> What is required: Please restate the listing word for word, omitting the images.

====== Provided records ======

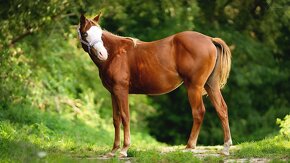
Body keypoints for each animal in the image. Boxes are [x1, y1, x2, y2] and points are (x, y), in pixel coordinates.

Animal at [77, 13, 233, 157]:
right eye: (85, 33)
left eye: (100, 34)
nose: (103, 54)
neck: (116, 53)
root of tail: (210, 39)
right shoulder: (113, 92)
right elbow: (116, 119)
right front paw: (113, 150)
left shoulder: (121, 90)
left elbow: (125, 117)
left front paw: (124, 149)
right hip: (211, 85)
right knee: (222, 110)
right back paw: (225, 148)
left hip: (194, 87)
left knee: (199, 112)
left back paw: (190, 146)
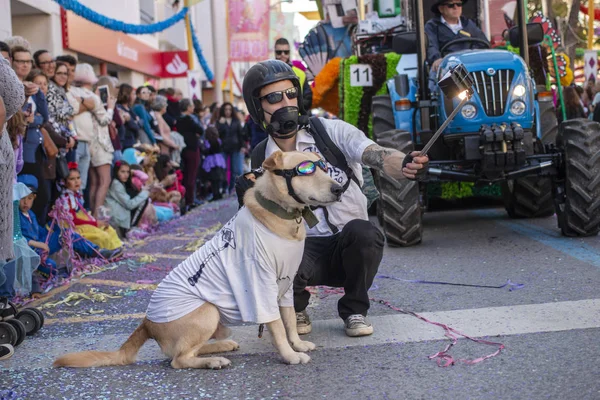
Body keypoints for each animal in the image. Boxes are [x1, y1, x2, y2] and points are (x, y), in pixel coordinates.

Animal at [54, 152, 344, 370]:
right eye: (305, 170)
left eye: (324, 166)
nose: (339, 188)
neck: (281, 214)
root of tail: (146, 322)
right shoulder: (261, 286)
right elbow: (277, 327)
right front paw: (290, 355)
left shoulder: (285, 286)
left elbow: (290, 321)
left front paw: (297, 344)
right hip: (208, 312)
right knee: (179, 359)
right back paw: (214, 360)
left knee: (187, 351)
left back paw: (219, 347)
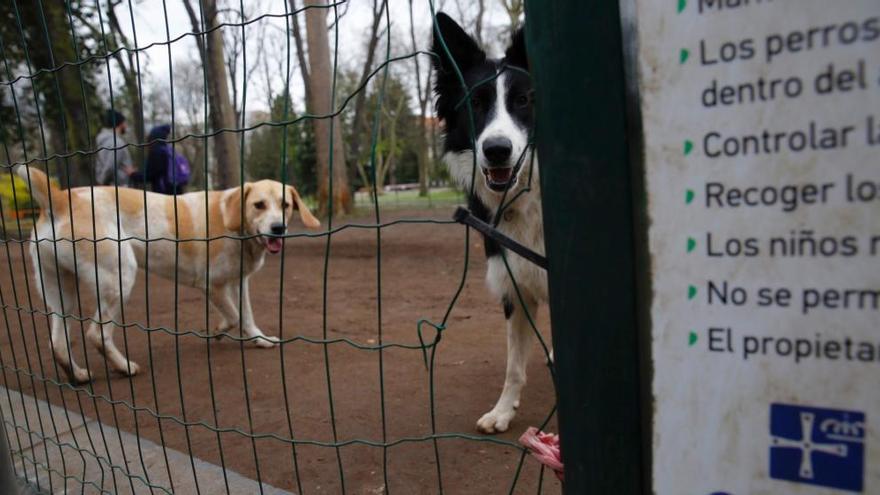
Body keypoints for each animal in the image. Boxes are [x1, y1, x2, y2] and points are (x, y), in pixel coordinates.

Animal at [18, 166, 320, 384]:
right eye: (259, 205)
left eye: (285, 205)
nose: (278, 228)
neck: (234, 224)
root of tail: (61, 199)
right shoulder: (212, 286)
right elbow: (235, 317)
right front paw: (222, 330)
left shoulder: (239, 282)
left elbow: (246, 316)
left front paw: (258, 339)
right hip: (120, 277)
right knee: (97, 334)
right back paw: (124, 367)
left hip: (62, 294)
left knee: (58, 343)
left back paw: (78, 375)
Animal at [432, 13, 548, 436]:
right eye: (476, 103)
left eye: (524, 100)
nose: (497, 150)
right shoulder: (515, 285)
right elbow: (514, 365)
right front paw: (503, 411)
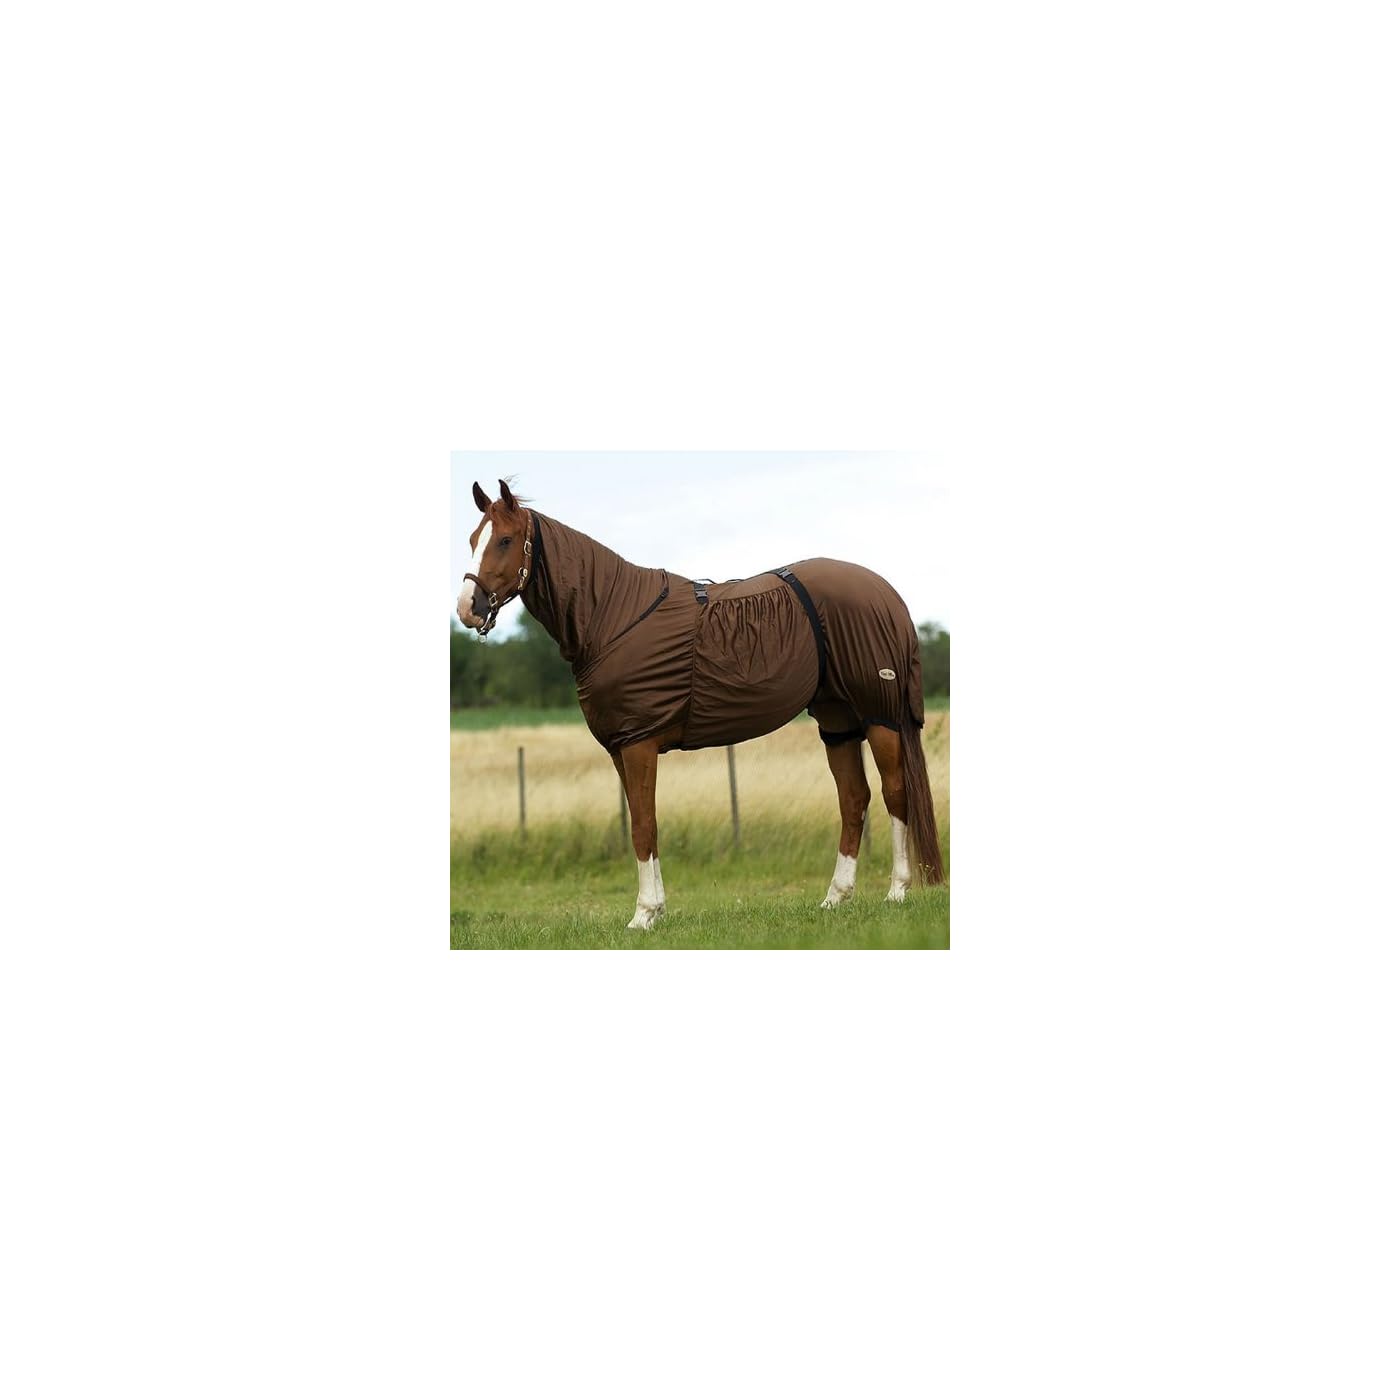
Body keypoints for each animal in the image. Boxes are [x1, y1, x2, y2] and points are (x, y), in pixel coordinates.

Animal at [457, 478, 945, 930]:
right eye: (472, 539)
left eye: (505, 540)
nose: (468, 608)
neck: (612, 616)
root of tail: (886, 593)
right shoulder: (622, 747)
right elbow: (643, 823)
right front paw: (655, 910)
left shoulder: (638, 744)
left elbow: (643, 825)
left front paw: (643, 915)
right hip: (837, 721)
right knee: (853, 798)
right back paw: (835, 898)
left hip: (880, 716)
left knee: (894, 793)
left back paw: (897, 891)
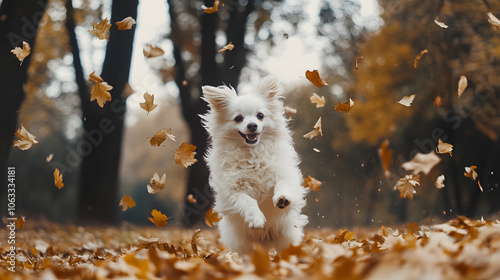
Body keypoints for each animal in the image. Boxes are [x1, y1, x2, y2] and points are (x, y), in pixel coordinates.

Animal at [200, 74, 308, 254]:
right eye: (238, 118)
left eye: (260, 116)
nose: (252, 125)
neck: (253, 153)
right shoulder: (231, 192)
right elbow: (247, 201)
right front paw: (256, 219)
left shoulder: (283, 175)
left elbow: (282, 185)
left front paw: (282, 198)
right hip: (243, 246)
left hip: (287, 238)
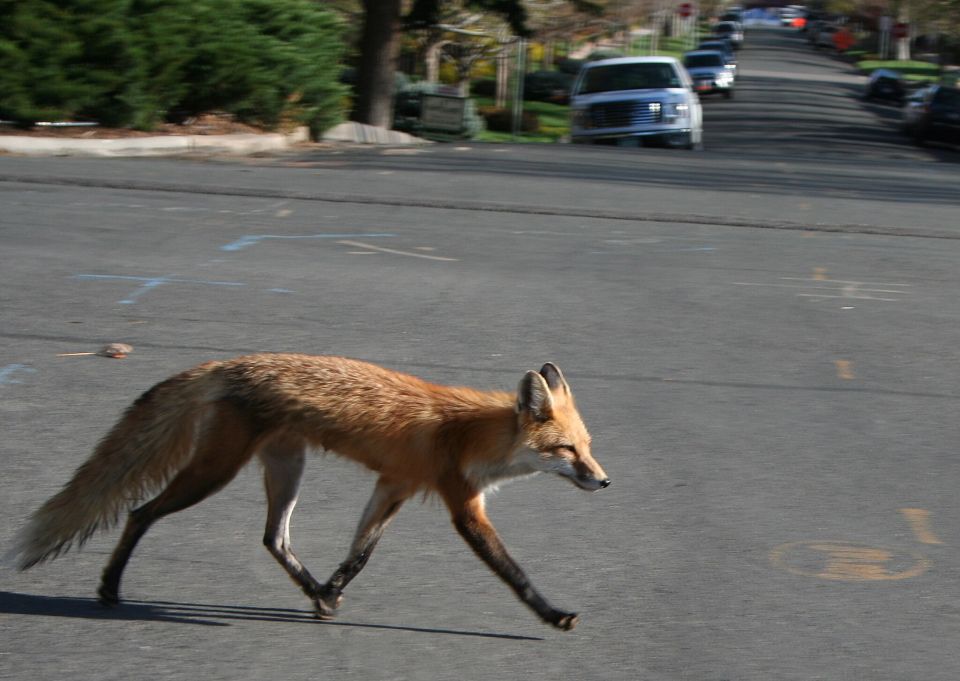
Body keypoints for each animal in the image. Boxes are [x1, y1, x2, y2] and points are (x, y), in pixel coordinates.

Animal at [5, 354, 608, 628]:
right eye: (566, 451)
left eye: (587, 446)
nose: (605, 481)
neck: (467, 433)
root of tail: (224, 364)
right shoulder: (462, 505)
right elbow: (514, 573)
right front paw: (553, 615)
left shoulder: (395, 485)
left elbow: (359, 555)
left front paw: (331, 592)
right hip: (213, 473)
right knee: (138, 512)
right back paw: (109, 587)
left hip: (285, 470)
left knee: (273, 539)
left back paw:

======

> Output of the task:
Body keypoints for each animal in the image. Boxes are [x1, y1, x2, y2] and points are (x, y), in pixel coordinates.

Animal at [77, 13, 233, 157]:
right eye: (85, 33)
left eye: (100, 34)
nose: (103, 54)
neck: (116, 53)
root of tail: (210, 39)
right shoulder: (113, 92)
right elbow: (116, 119)
right front paw: (113, 150)
left shoulder: (121, 90)
left elbow: (125, 117)
left front paw: (124, 149)
right hip: (211, 85)
right knee: (222, 110)
right back paw: (225, 148)
left hip: (194, 87)
left knee: (199, 112)
left back paw: (190, 146)
Body keypoints for each animal in the image. Boxes are [x1, y1, x2, y2] and points are (x, y), in pixel coordinates.

Animal at [54, 152, 344, 370]:
right eye: (305, 170)
left eye: (324, 166)
nose: (339, 188)
neck: (281, 214)
root of tail: (146, 322)
right shoulder: (261, 286)
right elbow: (277, 327)
right front paw: (290, 355)
left shoulder: (285, 286)
left elbow: (290, 321)
left front paw: (297, 344)
right hip: (208, 312)
right knee: (179, 359)
right back paw: (214, 360)
left knee: (187, 351)
left back paw: (219, 347)
Body keypoints for each animal in the image. Boxes are [x1, y1, x2, y2] and points are (x, y), in pixel coordinates.

Animal at [18, 166, 320, 384]:
right eye: (259, 205)
left eye: (285, 205)
nose: (278, 228)
neck: (234, 224)
root of tail: (61, 199)
right shoulder: (212, 286)
right elbow: (235, 317)
right front paw: (222, 330)
left shoulder: (239, 282)
left elbow: (246, 316)
left front paw: (258, 339)
right hip: (120, 277)
right knee: (97, 334)
right back paw: (124, 367)
left hip: (62, 294)
left knee: (58, 343)
left back paw: (78, 375)
Animal at [432, 13, 548, 436]:
right eye: (476, 103)
left eye: (524, 100)
nose: (497, 150)
right shoulder: (515, 285)
right elbow: (514, 365)
right front paw: (503, 411)
Body keypoints for each animal in the image. Boxes are [x1, y1, x2, y2] and points are (x, y), in pixel coordinates.

Animal at [457, 478, 945, 930]:
right eye: (472, 539)
left eye: (505, 540)
nose: (468, 608)
neck: (612, 616)
root of tail: (886, 593)
right shoulder: (622, 747)
right elbow: (643, 823)
right front paw: (655, 910)
left shoulder: (638, 744)
left elbow: (643, 825)
left front paw: (643, 915)
right hip: (837, 721)
right knee: (853, 798)
right back paw: (835, 898)
left hip: (880, 716)
left knee: (894, 793)
left back paw: (897, 891)
Body keypoints for each animal in the image. Boxes are [x1, y1, x2, y2] and points are (x, y), in pixel coordinates.

Animal at [200, 74, 308, 254]:
right eye: (238, 118)
left eye: (260, 116)
nose: (252, 125)
neck: (253, 153)
right shoulder: (231, 192)
right elbow: (247, 201)
right front paw: (256, 219)
left shoulder: (283, 175)
left elbow: (282, 185)
left front paw: (282, 198)
right hip: (243, 246)
left hip: (287, 238)
Body keypoints for each animal in the image. Boxes are [x1, y1, x2, y2] and points are (x, y), in pixel coordinates.

Animal at [5, 354, 608, 628]:
right eye: (566, 451)
left eye: (587, 446)
nose: (605, 481)
neck: (467, 433)
root of tail: (224, 364)
right shoulder: (462, 505)
right elbow: (514, 573)
right front paw: (553, 615)
left shoulder: (395, 485)
left elbow: (359, 555)
left front paw: (331, 592)
right hip: (213, 473)
right knee: (138, 512)
right back paw: (109, 587)
left hip: (285, 470)
left knee: (273, 539)
left back paw:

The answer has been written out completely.